El sacrificio de Mas, que el presidente en funciones podría anunciar en próximos días, sería presentado ante la sociedad catalana como un último servicio a la patria con el objetivo de impulsar la independencia. Precisamente este escenario de ruptura de facto con el Estado ha sido invocado por Mas, la última vez este viernes en el Parlament, para plantearse no acatar una eventual condena de inhabilitación por desobedecer la suspensión del 9-N "y someterse --por fin-- sólo a los tribunales catalanes", según ha dicho.
Esta disposición a renunciar explicaría el tono entre osado y condescediente de Artur Mas ante los portavoces de los grupos.

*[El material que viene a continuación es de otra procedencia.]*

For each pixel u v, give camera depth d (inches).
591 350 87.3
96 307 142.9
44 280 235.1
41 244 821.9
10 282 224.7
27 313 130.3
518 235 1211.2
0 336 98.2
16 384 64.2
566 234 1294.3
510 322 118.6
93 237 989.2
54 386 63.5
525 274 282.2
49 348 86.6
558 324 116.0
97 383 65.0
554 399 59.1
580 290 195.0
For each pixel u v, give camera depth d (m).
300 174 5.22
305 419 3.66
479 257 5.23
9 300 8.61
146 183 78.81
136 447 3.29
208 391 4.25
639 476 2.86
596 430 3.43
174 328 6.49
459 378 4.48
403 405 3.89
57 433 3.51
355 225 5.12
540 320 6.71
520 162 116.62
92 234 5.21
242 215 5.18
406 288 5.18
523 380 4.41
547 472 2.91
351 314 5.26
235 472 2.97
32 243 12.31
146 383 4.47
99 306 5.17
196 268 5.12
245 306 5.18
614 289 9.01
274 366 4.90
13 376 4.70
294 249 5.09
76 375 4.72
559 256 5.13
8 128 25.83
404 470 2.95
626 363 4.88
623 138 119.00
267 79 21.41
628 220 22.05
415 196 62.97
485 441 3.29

En lugar de disimular siquiera un poco de humildad y consternación por tener a su actual tesorero en la cárcel, y por la detención e imputación del anterior, el presidente se ha limitado a defender la "sofistificación" de los controles de la Generalitat en materia de contrataciones alegando que las adjudicaciones son "impecables".
Por segunda vez, en apenas dos meses, Artur Mas ha ido al Parlament para -en teoría- resolver las dudas que apuntan al partido que preside como núcleo de una trama de captación de comisiones, a través de donaciones a la fundación CatDem, a cambio de adjudicaciones amañadas. Y por segunda vez, el presidente catalán ha pedido un acto de fe política cada día más difícil, a la luz de la evolución de las pesquisas de la Fiscalía Anticorrupción.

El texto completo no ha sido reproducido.